### DECoNT Model Weights Reproduction

------------------------------------------------------------------------

Please, make sure you followed the package handling instructions given in the main README file at DECoNT\ Result\ Reproduction directory. 

------------------------------------------------------------------------


This folder, Weight Reproduction, includes 4 subfolders one for each WES-based CNV caller. 
In order to reproduce the weights, one should start a training.
To start a training follow the steps below:

1) cd into the directory named with the desired model weights to be reproduced. (e.g. cd into /Weight\ Reproduction/XHMM if you want to reproduce the weights for XHMM model.)

2) In this directory there are 2 different folders and a training script. Folders are named: outputs and train_data and script is named train_DECoNT_XXXX.py. The directory "outputs" is used for writing the output files after training process is done. The output files include data resulting from test split (i.e. one can perform different tests after training because test split includes random shuffling of the data.) and the trained model weights with .h5 extension. All of the testing procedure can be repeated with newly trained model weights instead of the ones presented in the main DECoNT Result Reproduction directory.

3) The training_data is currently empty, however inside the training_data directory there is a data.txt file with links to publicly available 1000Genomes data that can be processed with custom scripts for training. data.txt file also includes another link to already processed and ready-to-use data for training. After downloading the data files provided in this link to the training_data directory, delete data.txt file and cd into the mother directory. Running the train_DECoNT_XXXX.py script will start the training process. By default the training starts on the CPU on your computer. However, we highly recommend using multiple GPU's for training.

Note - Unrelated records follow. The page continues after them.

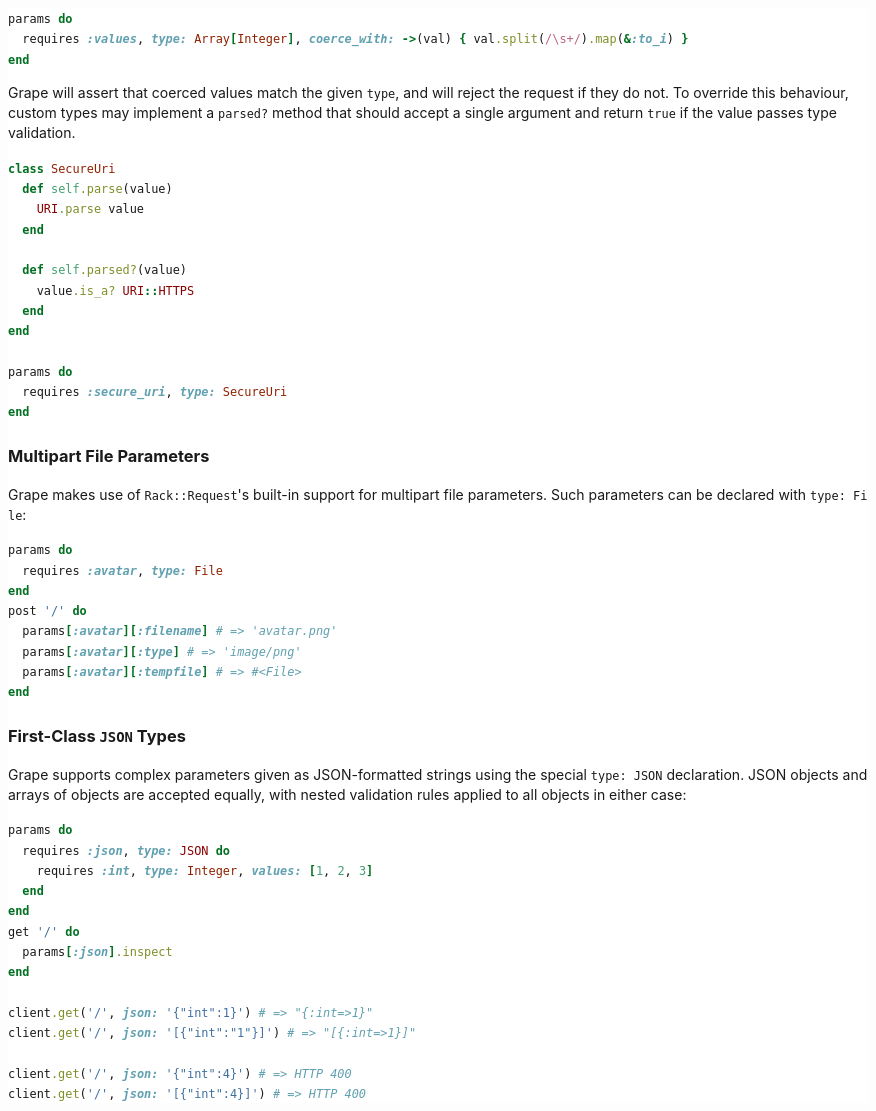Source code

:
 ```ruby
params do
  requires :values, type: Array[Integer], coerce_with: ->(val) { val.split(/\s+/).map(&:to_i) }
end
```

Grape will assert that coerced values match the given `type`, and will reject the request
if they do not. To override this behaviour, custom types may implement a `parsed?` method
that should accept a single argument and return `true` if the value passes type validation.

```ruby
class SecureUri
  def self.parse(value)
    URI.parse value
  end

  def self.parsed?(value)
    value.is_a? URI::HTTPS
  end
end

params do
  requires :secure_uri, type: SecureUri
end
```

### Multipart File Parameters

Grape makes use of `Rack::Request`'s built-in support for multipart file parameters. Such parameters can be declared with `type: File`:

```ruby
params do
  requires :avatar, type: File
end
post '/' do
  params[:avatar][:filename] # => 'avatar.png'
  params[:avatar][:type] # => 'image/png'
  params[:avatar][:tempfile] # => #<File>
end
```

### First-Class `JSON` Types

Grape supports complex parameters given as JSON-formatted strings using the special `type: JSON`
declaration. JSON objects and arrays of objects are accepted equally, with nested validation
rules applied to all objects in either case:

```ruby
params do
  requires :json, type: JSON do
    requires :int, type: Integer, values: [1, 2, 3]
  end
end
get '/' do
  params[:json].inspect
end

client.get('/', json: '{"int":1}') # => "{:int=>1}"
client.get('/', json: '[{"int":"1"}]') # => "[{:int=>1}]"

client.get('/', json: '{"int":4}') # => HTTP 400
client.get('/', json: '[{"int":4}]') # => HTTP 400
```


[grape-swagger]: https://github.com/ruby-grape/grape-swagger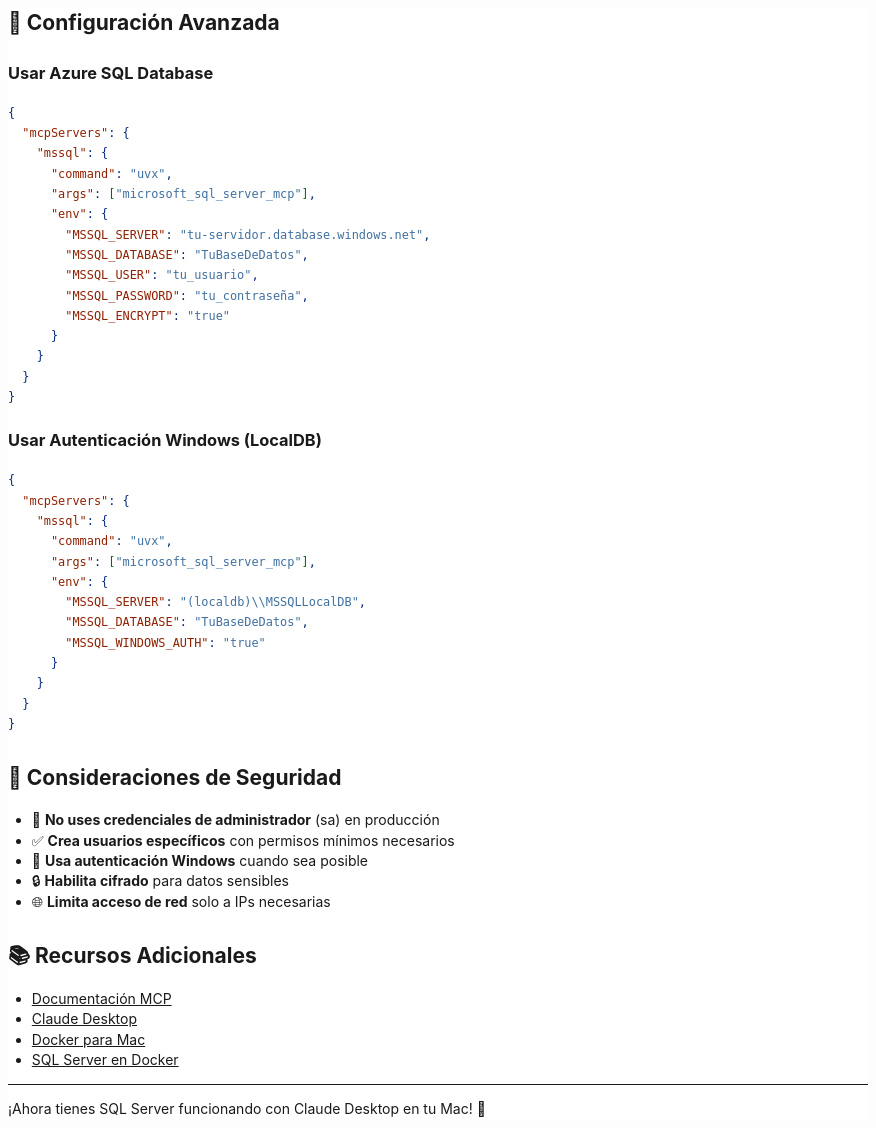 ## 📱 Configuración Avanzada

### Usar Azure SQL Database

```json
{
  "mcpServers": {
    "mssql": {
      "command": "uvx",
      "args": ["microsoft_sql_server_mcp"],
      "env": {
        "MSSQL_SERVER": "tu-servidor.database.windows.net",
        "MSSQL_DATABASE": "TuBaseDeDatos",
        "MSSQL_USER": "tu_usuario",
        "MSSQL_PASSWORD": "tu_contraseña",
        "MSSQL_ENCRYPT": "true"
      }
    }
  }
}
```

### Usar Autenticación Windows (LocalDB)

```json
{
  "mcpServers": {
    "mssql": {
      "command": "uvx", 
      "args": ["microsoft_sql_server_mcp"],
      "env": {
        "MSSQL_SERVER": "(localdb)\\MSSQLLocalDB",
        "MSSQL_DATABASE": "TuBaseDeDatos",
        "MSSQL_WINDOWS_AUTH": "true"
      }
    }
  }
}
```

## 🔐 Consideraciones de Seguridad

- 🚫 **No uses credenciales de administrador** (sa) en producción
- ✅ **Crea usuarios específicos** con permisos mínimos necesarios
- 🔐 **Usa autenticación Windows** cuando sea posible
- 🔒 **Habilita cifrado** para datos sensibles
- 🌐 **Limita acceso de red** solo a IPs necesarias

## 📚 Recursos Adicionales

- [Documentación MCP](https://modelcontextprotocol.io/)
- [Claude Desktop](https://claude.ai/desktop)
- [Docker para Mac](https://docs.docker.com/desktop/mac/)
- [SQL Server en Docker](https://hub.docker.com/_/microsoft-mssql-server)

---

¡Ahora tienes SQL Server funcionando con Claude Desktop en tu Mac! 🎉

Even when the training is performed on parallel using the following GPUs:  3 NVIDIA GeForce RTX 2080 Ti (11GB, 352Bit) and 1 NVIDIA TITAN RTX GPUs (24GB, 384Bit), training process takes: 70, 12, 95 and 50 hours for XHMM, CoNIFER, CODEX2 and Control-FREEC respectively. Without such a GPU support and using a CPU, one should expect training durations ~10 times longer than the ones afero-mentioned.

4) After the training process, outputs directory contains the reproduced model weights in .h5 format with new test split data in .npy format.